How NuoDB works
Arthur C. Clarke, the distinguished science fiction author, once said: “Any sufficiently advanced technology is indistinguishable from magic”. And a SQL database that can maintain ACID-compliant transactions, active-active, across a geo-distributed network sounds a bit like magic. But in reality it is a radically innovative solution to a major problem of database technologies.
For a deeper look under the hood of NuoDB, check out our Technical White Paper
NuoDB multi-layer architecture
The NuoDB architecture is split into three layers: an administrative tier, a transactional tier and a storage tier. The transactional and storage tiers are scaled separately and handle failure independently. Because of this, transactional throughput can be increased with no impact on where or how data is stored. Similarly, data can be stored in multiple locations with no effect on the application model.
This entirely new design, the Durable Distributed Cache (DDC), scales out and in dynamically, on commodity machines and VMs and has no single point of failure. Uniquely, it does all this while delivering full ACID transactional semantics.
Figure 2: Multi-level architecture
In a DDC, Transaction Engines (TE) manage client transactions. For example, a TE needs the record for Customer #17; it determines that the data for Customer #17 is cached on a number of other servers. It gets the data from the most responsive server, as a remote memory fetch. But TEs can only share data they already have cached; if a request cannot be served from cache, a Storage Manager (SM) will serve the data. SMs don’t support transactional connections to clients; they only manage the persistence of data and serving that up for the TEs.
All servers in the DDC architecture can request objects and supply objects. Any one TE has only a subset of all the objects in the database cached at any time, and can therefore only supply a subset of the database to other TEs. SMs, collectively, have all the objects and can supply any of them, but will be slower to supply objects that are not already in memory.
Resilience to Failure
Any data in a TE’s cache is either already committed to the disk (that is, safe on one or more SMs), or is part of an uncommitted transaction that will simply fail at the application level if the object goes away. This means that the database is resilient to the loss of TEs. You can shut a TE down or just unplug it, and the system does not lose data. It will lose throughput capacity of course until a replacement TE is spun up, and any partial transactions on the TE will be reported back to their client applications as failed transactions. If the client restarts the transaction it will be assigned to a different TE to proceed to completion. This means the DDC architecture is resilient to the loss of TEs.

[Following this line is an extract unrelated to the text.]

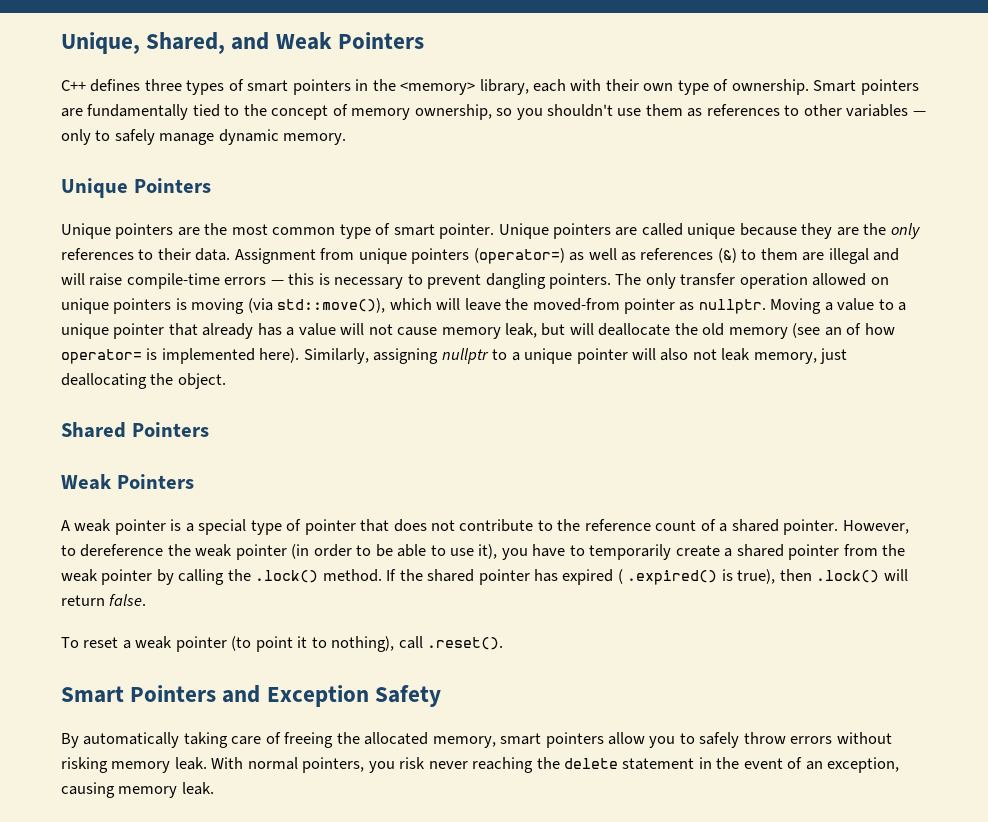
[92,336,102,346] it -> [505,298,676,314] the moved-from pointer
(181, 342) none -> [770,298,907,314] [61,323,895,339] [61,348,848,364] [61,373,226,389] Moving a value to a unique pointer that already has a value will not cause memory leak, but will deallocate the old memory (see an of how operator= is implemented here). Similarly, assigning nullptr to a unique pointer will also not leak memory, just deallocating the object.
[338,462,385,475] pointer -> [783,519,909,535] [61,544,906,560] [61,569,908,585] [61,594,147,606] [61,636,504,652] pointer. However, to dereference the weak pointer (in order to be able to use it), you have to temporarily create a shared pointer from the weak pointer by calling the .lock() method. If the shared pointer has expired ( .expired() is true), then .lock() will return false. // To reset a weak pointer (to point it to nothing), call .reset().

SMs scale out as needed, in the same way that TEs do. Database designers use NuoDB’s Storage Groups to map sub-sets of the database to specific SMs. They may do this to satisfy residency requirements, to localize data with its main users or to enable scale out of data and I/O performance. Multiple SMs also mean the DDC architecture is resilient to the loss of individual or groups of SMs.
Geo-distributed ACID transactions
Transactions, specifically ACID transactions, are an enormously simplifying abstraction that allows application programmers to build their applications with very clean, high-level and well-defined data guarantees. Application programs are vastly simpler when they can trust an ACID-compliant database to look after their data. The DDC architecture adopts MVCC (multi-version concurrency control). MVCC confers a number of well-known benefits, most notable of which is that it allows a database to manage read/ write concurrency without centralized locks. In NuoDB, readers don’t block writers, and writers don’t block readers. Even more importantly, almost all inter-server communications are asynchronous, so network and server latencies are much less critical. A NuoDB instance can start TEs or SMs in a remote data center and connect it to the running database. Or it can start up some of the database servers in a private data center and the rest on a public cloud. Modern applications are distributed. Users of websites are spread across the globe. Mobile applications are geo-distributed by nature.
"Mobile applications need a unified database, running on a group of database servers in multiple locations."
These applications are not well served by a single monolithic database server. Nor are they well served by clusters of sharded, separate databases that do not cope well with roaming users. They need a unified database, running on a group of database servers in multiple locations. That gives them scale-out performance, data center failover and the potential to manage issues of data privacy and sovereignty.